Augustus became one of the leading lights in Post-Impressionism in the early 20th century and painted the portraits of people like Thomas Hardy, Dylan Thomas, W.B. Yeats, Winston Churchill and a host of others. At the time, his works were compared to Michelangelo, Gauguin and Matisse. High praise indeed!
Augustus was a Professor of Painting at Liverpool University (1901–4) and the ‘King of Bohemia’, as he was affectionately known, was infamous around campus (true BNOC status). Augustus had many celebrity friends and conducted numerous affairs, with rumours he fathered 100 children!
The pub was opened in memory of Augustus by his son, Admiral Sir Caspar John. It was recommended in CAMRA’s Good Beer Guide 2013 and was named CAMRA Cider Pub of the Year in 2012 for Liverpool and District. It is popular with students, lecturers and the public alike.
The Eleanor Rathbone building is named after an extraordinary woman who dedicated her life to social reform and to helping the women of Liverpool.
Eleanor Frances Rathbone (1872- 1946) was the child of William Rathbone IV, a philanthropist and social reformer. She grew up at the family home in Greenbank (your student halls, though probably a lot grander then!) and in London. After finishing her education at Oxford, Eleanor returned to Liverpool where she began her remarkable career.
From 1896, Rathbone served on the board of the National Union of Women’s Suffrage Societies (NUWSS). This led to the establishment of the Liverpool Women’s Suffrage Society in 1909 and the first Women’s Association in Liverpool in 1913, aiming to help women get involved in politics.
In 1909 she was the first women to be elected to Liverpool City Council. She served the Granby Ward as an Independent until 1935.
In 1929 Eleanor became an Independent MP for the Combined Universities and continued as one until her death. She was involved in helping refugees, women’s suffrage and human rights. Eleanor is most associated with the campaign to introduce Family Allowances. This faced a great deal of opposition but the Family Allowance Act was passed in 1945, eventually developing into Child Benefit.
So ladies (and gents), raise a toast to Eleanor Rathbone! As testament to her great work, Eleanor was voted the 45th Greatest Merseysider of all time by Liverpool Echo readers in 2014. A few other names in that poll might also ring a bell: William Gladstone (20), Lord Leverhulme (41), William Roscoe (54), William Rathbone (64) and Doctor Duncan (67).
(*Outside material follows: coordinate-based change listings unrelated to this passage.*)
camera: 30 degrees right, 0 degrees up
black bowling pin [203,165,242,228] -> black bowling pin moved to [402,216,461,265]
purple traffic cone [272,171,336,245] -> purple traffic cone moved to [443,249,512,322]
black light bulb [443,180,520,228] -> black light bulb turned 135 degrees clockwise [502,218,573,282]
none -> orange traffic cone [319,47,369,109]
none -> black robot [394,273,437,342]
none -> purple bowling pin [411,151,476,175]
Harold Leopold Cohen (1873-1936) was the son of a Lord Mayor of Liverpool, Alderman Cohen. Alderman was the nephew of the founder of Lewis’s (the department store), David Lewis. Harold went on to become the first chairman of Lewis’s.
It’s that building with the naked man on by the Adelphi, can’t miss it.
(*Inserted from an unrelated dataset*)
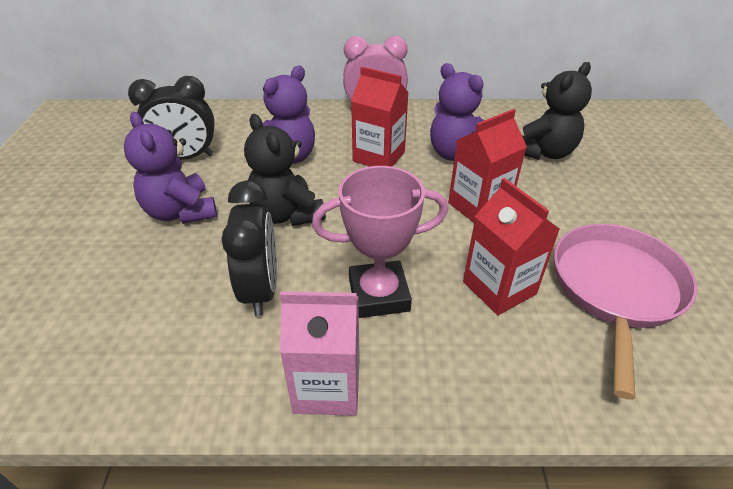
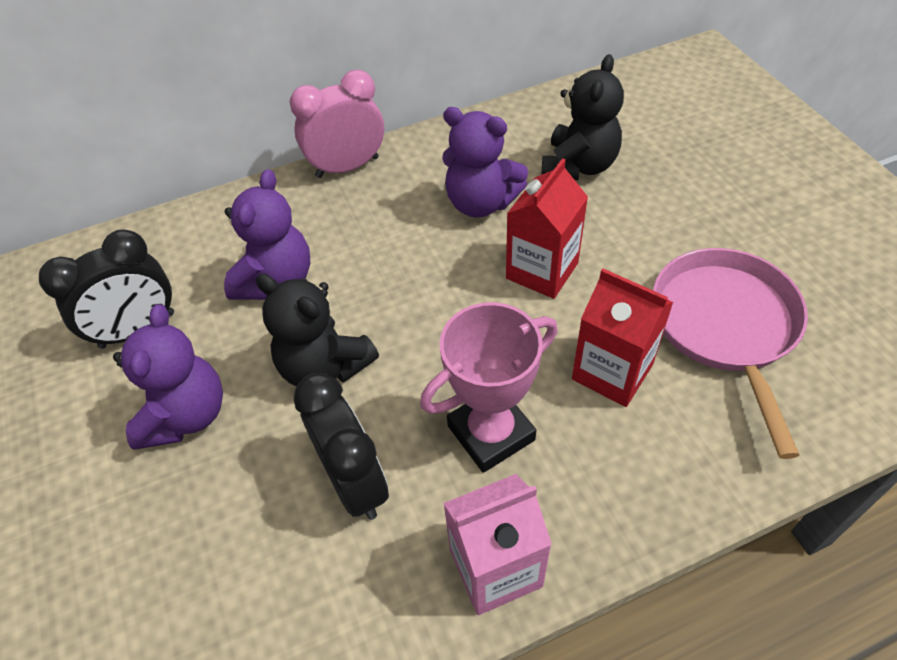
camera: 20 degrees left, 10 degrees up
purple teddy bear [124,112,217,224] -> purple teddy bear turned 120 degrees counterclockwise [113,304,223,450]
red carton [351,67,409,167] -> none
In 1936 Harold donated £100,000 to the university for a library to be built. In a sad turn of events, he died on the day he was to place the foundation stone and never saw the final building. In May two years later the library was opened by Earl Baldwin of Bewdley, more commonly known as Prime Minister Stanley Baldwin.
The arts library is named after Sir Charles Sydney Jones (1872-1947). Sir Charles was a big name in Liverpool. He was a partner in a shipping line, High Sheriff of Lancashire in 1929, Lord Mayor of Liverpool from 1938 – 42 and was the Liberal MP for West Derby. He definitely kept himself busy!
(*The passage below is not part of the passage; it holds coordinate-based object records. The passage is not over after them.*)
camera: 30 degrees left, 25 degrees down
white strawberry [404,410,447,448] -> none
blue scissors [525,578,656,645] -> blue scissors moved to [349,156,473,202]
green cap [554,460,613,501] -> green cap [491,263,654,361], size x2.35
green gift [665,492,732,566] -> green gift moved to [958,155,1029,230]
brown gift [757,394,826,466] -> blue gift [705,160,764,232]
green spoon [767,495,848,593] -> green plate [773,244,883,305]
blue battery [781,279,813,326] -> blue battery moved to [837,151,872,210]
In 1921 he donated five houses in Abercromby Square (the north side) to the university. Sir Charles also held notable positions here, such as the position of Treasurer (1918-1930), President of the Council (1930-36) and Pro-Chancellor (1936-42). He was knighted in 1937 and saw out his days in a house called ‘Eastbourne’ in Princes Park. When Sir Charles died in 1947, he left his estate of £40,000, his home and its contents to the university.